Si pour l’instant l’intelligence artificielle est défaillante dans plusieurs domaines et nécessite toujours une assistance humaine, nous arriverons prochainement à un moment où elle deviendra parfaitement autonome et ne nécessitera presque plus d’intervention humaine. Effectivement, si on reprend l’exemple du Go, AlphaGo s’est très rapidement fait battre par AlphaGo Zero. Cette intelligence artificielle a battu sa grande sœur en jouant contre elle-même, aucune donnée de partie n’a donc été nécessaire au préalable. Il est alors important de redéfinir la place de l’Homme avec les machines intelligentes si elle peuvent se passer de nous. Pour cela, l’éducation sera un chantier important pour construire une nouvelle relation entre l’IA et l’Homme.

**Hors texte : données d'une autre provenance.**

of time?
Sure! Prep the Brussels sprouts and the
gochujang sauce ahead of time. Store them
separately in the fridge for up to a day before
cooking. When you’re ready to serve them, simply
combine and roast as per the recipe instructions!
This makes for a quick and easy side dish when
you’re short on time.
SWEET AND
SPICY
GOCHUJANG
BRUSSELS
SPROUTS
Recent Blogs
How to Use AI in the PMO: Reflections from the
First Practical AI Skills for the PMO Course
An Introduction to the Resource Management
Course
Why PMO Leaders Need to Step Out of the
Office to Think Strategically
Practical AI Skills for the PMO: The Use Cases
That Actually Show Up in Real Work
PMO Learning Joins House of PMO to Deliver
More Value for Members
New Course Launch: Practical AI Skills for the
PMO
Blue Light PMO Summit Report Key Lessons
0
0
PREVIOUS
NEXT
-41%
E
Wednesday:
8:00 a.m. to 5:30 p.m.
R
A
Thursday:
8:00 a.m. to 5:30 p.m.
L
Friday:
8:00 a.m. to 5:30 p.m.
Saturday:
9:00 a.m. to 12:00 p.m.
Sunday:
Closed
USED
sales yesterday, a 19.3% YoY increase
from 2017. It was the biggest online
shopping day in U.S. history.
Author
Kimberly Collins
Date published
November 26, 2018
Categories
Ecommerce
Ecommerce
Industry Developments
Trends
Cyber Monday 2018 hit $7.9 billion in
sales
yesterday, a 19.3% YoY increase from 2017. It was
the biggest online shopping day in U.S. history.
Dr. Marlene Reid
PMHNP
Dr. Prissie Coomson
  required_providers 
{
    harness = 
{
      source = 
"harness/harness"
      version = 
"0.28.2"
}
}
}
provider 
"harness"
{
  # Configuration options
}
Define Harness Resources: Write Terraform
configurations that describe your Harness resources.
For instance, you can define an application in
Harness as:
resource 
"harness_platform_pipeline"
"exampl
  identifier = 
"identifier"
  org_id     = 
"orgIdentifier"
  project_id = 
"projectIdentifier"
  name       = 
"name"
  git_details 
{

Les générations à venir devront être capables de mieux saisir les enjeux éthiques et sociétaux qu’implique l’IA. Notamment en accompagnant les entreprises dans son usage et en étant mieux sensibles aux valeurs des données d’entraînement. En plus des formations techniques, les domaines des sciences humaines, comme le droit, devront être prêtes à traiter des cas inédits. D’après une étude de l’IFTF, 85% des emplois de 2030 n’existent pas encore et pourraient tourner autour de l’IA.

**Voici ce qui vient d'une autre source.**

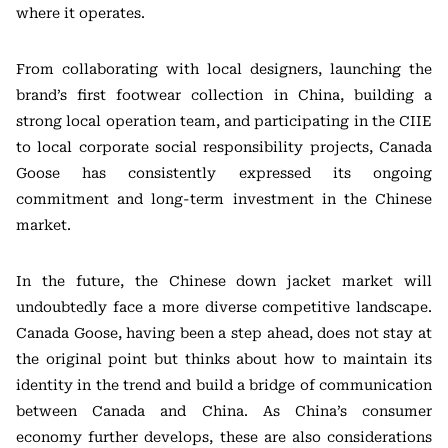
where it operates.
From collaborating with local designers, launching the
brand’s first footwear collection in China, building a
strong local operation team, and participating in the CIIE
to local corporate social responsibility projects, Canada
Goose has consistently expressed its ongoing
commitment and long-term investment in the Chinese
market.
In the future, the Chinese down jacket market will
undoubtedly face a more diverse competitive landscape.
Canada Goose, having been a step ahead, does not stay at
the original point but thinks about how to maintain its
identity in the trend and build a bridge of communication
between Canada and China. As China’s consumer
economy further develops, these are also considerations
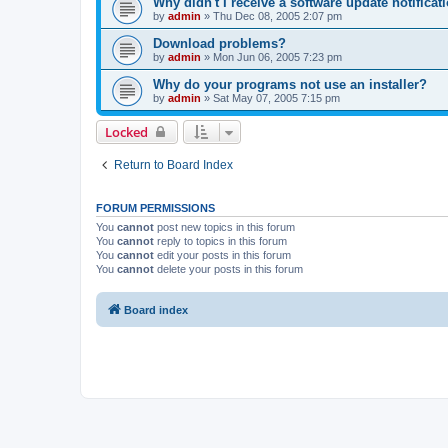
Why didn't I receive a software update notificat
by
admin
»
Thu Dec 08, 2005 2:07 pm
Download problems?
by
admin
»
Mon Jun 06, 2005 7:23 pm
Why do your programs not use an installer?
by
admin
»
Sat May 07, 2005 7:15 pm
Locked
Return to Board Index
FORUM PERMISSIONS
You
cannot
post new topics in this forum
You
cannot
reply to topics in this forum
You
cannot
edit your posts in this forum
You
cannot
delete your posts in this forum
Board index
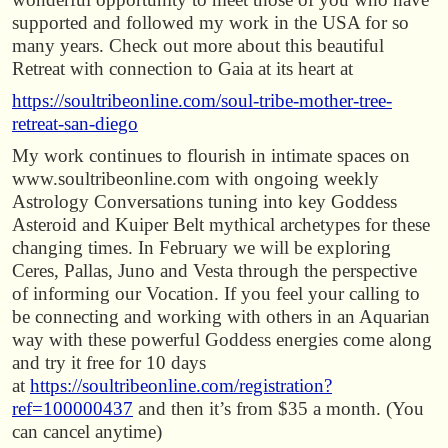
supported and followed my work in the USA for so
many years. Check out more about this beautiful
Retreat with connection to Gaia at its heart at
https://soultribeonline.com/soul-tribe-mother-tree-
retreat-san-diego
My work continues to flourish in intimate spaces on
www.soultribeonline.com with ongoing weekly
Astrology Conversations tuning into key Goddess
Asteroid and Kuiper Belt mythical archetypes for these
changing times. In February we will be exploring
Ceres, Pallas, Juno and Vesta through the perspective
of informing our Vocation. If you feel your calling to
be connecting and working with others in an Aquarian
way with these powerful Goddess energies come along
and try it free for 10 days
at
https://soultribeonline.com/registration?
ref=100000437
and then it’s from $35 a month. (You
can cancel anytime)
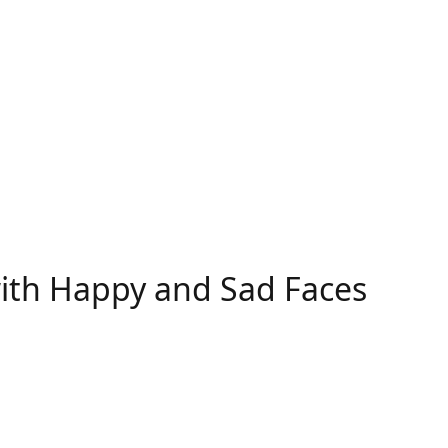
with Happy and Sad Faces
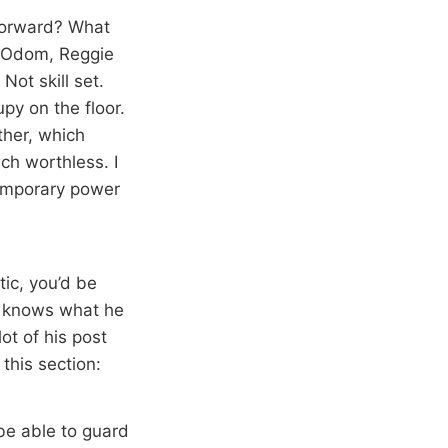
 forward? What
r Odom, Reggie
ot skill set.
py on the floor.
ther, which
ch worthless. I
temporary power
tic, you’d be
dy knows what he
ot of his post
s this section:
be able to guard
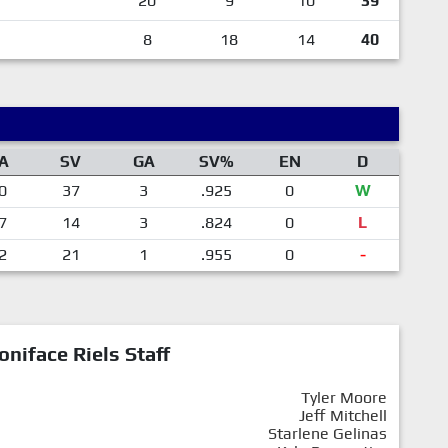
20
9
10
39
8
18
14
40
A
SV
GA
SV%
EN
D
0
37
3
.925
0
W
7
14
3
.824
0
L
2
21
1
.955
0
-
oniface Riels Staff
Tyler Moore
Jeff Mitchell
Starlene Gelinas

Le marché de l’emploi risque d’être profondément chamboulé par les machines intelligentes. Si des emplois seront créés, d’autres seront supprimés. Si les véhicules autonomes se mettent en place, que vont devenir les chauffeurs routiers ? Comment les accompagner dans une reconversion ? C’est un enjeu lié à la progression de l’IA dans tous les secteurs. Les métiers devront être plus transverses pour accompagner des IA spécialisées dans un domaine. Comprendre le contexte et l’environnement d’évolutions des machines intelligentes sera également une compétence nécessaire. Plus les métiers seront spécialisés et moins les travailleurs seront diplômés, plus la reconversion sera difficile pour ces personnes. Les personnes moins éduquées auront donc des difficultés face aux intelligences artificielles. Les inégalités sociales seraient creusées par l’intelligence artificielle, c’est ce qu’affirme Laurent Alexandre, chirurgien et entrepreneur français.

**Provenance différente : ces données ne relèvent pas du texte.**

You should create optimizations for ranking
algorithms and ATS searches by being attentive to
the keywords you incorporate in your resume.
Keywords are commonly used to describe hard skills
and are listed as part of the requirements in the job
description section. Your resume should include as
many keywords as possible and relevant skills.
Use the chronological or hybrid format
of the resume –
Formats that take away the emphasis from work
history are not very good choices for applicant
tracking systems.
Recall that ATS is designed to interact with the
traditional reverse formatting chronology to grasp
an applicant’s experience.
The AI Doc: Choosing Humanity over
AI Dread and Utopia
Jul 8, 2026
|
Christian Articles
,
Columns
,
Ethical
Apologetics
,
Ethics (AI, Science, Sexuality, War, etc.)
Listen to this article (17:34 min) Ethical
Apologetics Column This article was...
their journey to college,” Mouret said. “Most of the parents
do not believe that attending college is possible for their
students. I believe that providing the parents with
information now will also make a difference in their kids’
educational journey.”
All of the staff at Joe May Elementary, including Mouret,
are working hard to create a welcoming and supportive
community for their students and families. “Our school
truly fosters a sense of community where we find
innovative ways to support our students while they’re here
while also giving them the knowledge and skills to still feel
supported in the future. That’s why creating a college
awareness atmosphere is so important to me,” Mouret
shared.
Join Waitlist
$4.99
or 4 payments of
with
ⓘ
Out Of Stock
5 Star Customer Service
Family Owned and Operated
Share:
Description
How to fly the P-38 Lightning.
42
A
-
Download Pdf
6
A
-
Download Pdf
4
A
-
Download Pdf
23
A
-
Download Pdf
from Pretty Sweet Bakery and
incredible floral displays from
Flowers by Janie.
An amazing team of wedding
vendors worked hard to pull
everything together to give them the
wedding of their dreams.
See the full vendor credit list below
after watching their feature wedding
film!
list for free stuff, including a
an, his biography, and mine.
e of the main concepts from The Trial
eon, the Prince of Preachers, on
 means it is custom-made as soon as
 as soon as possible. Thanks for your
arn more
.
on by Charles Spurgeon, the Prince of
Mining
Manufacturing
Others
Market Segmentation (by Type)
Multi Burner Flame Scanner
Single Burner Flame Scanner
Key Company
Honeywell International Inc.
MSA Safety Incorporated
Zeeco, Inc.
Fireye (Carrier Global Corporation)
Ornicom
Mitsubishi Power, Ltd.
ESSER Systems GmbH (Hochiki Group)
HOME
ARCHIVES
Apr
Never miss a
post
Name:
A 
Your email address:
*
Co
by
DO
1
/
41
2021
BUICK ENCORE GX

Je nuancerais ces affirmations en précisant que l’IA s’est particulièrement bien installée dans des professions nécessitant des études longues. Les pilotes d’avion, avec le pilotage automatique, les médecins, que ce soit en radiologie ou chirurgie, et les juges ont déjà tous vu arriver l’intelligence artificielle pour exécuter leur travail mieux qu’eux. Ce qu’il ne faut pas oublier de l’IA, c’est qu’elle est artificielle. Où en est-elle en ce qui concerne la relation humaine ? Peut-elle remplacer des aides soignants ? Des auxiliaires de puériculture ? Des éducateurs spécialisés ? Notre avenir avec l’intelligence artificielle nécessite de remettre au centre nos rapports humains.